O outro aspeto diz respeito à forma como os psicólogos de aconselhamento se viam ou descreviam. A maior parte deles descrevia-se como clínicos (Walkins et al.,

1986, cit. por Neimeyer, Taylor, Wear, & Buyukgoze-Kavas, 2011). Não causará assim surpresa109, olhando para a realidade portuguesa à qual se atribui em grande parte uma formação generalista, que a maior parte dos psicólogos se enquadre numa determinada atividade e nem tampouco que essa atividade seja descrita como Clínica.110

A formação em psicologia é também profusa, com Portugal a apresentar o maior número de cursos (licenciaturas do 1º ciclo em psicologia) por milhão de habitantes. Por exemplo, só o distrito do Porto apresenta mais formações universitárias do que na Áustria. Hoje em dia temos 32 licenciaturas tendo já havido 37 em 2007 (Coelho, Brás Pereira & Amaro, 2012).

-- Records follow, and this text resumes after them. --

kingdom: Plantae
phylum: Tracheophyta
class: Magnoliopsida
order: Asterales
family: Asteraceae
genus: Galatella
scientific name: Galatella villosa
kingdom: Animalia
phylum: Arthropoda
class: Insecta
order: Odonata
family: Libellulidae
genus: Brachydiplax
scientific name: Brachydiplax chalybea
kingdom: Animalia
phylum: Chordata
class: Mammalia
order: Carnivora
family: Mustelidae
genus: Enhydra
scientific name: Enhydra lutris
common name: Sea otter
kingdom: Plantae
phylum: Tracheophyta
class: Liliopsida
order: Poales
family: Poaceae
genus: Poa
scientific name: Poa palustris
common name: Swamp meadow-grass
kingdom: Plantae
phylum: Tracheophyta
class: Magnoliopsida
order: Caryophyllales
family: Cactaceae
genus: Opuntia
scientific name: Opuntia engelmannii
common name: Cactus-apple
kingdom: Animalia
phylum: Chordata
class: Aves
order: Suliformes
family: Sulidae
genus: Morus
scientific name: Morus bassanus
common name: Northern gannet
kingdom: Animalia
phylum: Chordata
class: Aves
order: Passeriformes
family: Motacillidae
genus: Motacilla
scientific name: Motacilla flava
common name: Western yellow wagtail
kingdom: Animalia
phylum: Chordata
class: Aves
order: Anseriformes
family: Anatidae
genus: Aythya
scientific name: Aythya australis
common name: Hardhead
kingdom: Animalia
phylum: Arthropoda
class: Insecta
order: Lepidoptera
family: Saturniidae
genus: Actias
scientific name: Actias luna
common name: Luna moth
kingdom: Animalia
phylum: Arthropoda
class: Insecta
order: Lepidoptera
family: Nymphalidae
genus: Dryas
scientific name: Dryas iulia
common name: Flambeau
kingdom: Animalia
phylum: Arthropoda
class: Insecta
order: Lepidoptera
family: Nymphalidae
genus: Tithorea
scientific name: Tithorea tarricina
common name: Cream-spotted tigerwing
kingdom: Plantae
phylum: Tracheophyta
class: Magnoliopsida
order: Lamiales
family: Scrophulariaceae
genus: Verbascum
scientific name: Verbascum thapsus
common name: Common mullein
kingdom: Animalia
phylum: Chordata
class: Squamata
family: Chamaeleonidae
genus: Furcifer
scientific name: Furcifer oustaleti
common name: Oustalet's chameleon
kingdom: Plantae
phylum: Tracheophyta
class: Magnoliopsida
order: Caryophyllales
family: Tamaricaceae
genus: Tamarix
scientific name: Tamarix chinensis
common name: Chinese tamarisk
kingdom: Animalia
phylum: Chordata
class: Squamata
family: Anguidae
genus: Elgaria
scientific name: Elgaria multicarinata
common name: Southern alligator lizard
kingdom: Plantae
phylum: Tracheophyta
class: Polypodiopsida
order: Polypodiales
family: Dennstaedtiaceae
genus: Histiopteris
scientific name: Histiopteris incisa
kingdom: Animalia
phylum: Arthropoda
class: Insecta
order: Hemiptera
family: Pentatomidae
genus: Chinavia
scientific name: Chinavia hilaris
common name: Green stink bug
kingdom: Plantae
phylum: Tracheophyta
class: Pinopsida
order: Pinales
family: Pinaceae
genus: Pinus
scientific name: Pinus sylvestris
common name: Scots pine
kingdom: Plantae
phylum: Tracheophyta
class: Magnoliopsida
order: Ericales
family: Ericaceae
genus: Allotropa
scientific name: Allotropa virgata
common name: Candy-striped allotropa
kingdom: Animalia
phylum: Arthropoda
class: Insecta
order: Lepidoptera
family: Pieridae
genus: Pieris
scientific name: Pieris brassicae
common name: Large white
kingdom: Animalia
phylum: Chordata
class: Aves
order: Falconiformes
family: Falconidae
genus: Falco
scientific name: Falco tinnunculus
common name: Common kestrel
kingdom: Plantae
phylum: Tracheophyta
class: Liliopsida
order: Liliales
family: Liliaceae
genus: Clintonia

Estes dados, quer da atividade, quer da formação, revelam-se como importantes mas insuficientes para estabelecer relações que a nosso ver se afiguram como fundamentais para uma melhor compreensão da implementação da Psicologia e em particular da Psicoterapia. Todavia, parece-nos importante realçar que a Psicologia está demasiado presente nas nossas vidas para não ser olhada com rigor. Por outro lado, o excesso aparente de oferta (sobretudo de cursos de instituições privadas) e o fato de muitos dos psicólogos terem respondido pelo exercício de duas atividades é digno de registo, no sentido de perceber se estes reunirão condições e competências para tal. A terceira ideia é que o mercado está evidentemente inflacionado e que convirá, quer aos próprios quer às entidades competentes, enquadrar devidamente todos estes profissionais de forma a contribuir para uma melhor distribuição dos serviços providenciados pelos profissionais de psicologia.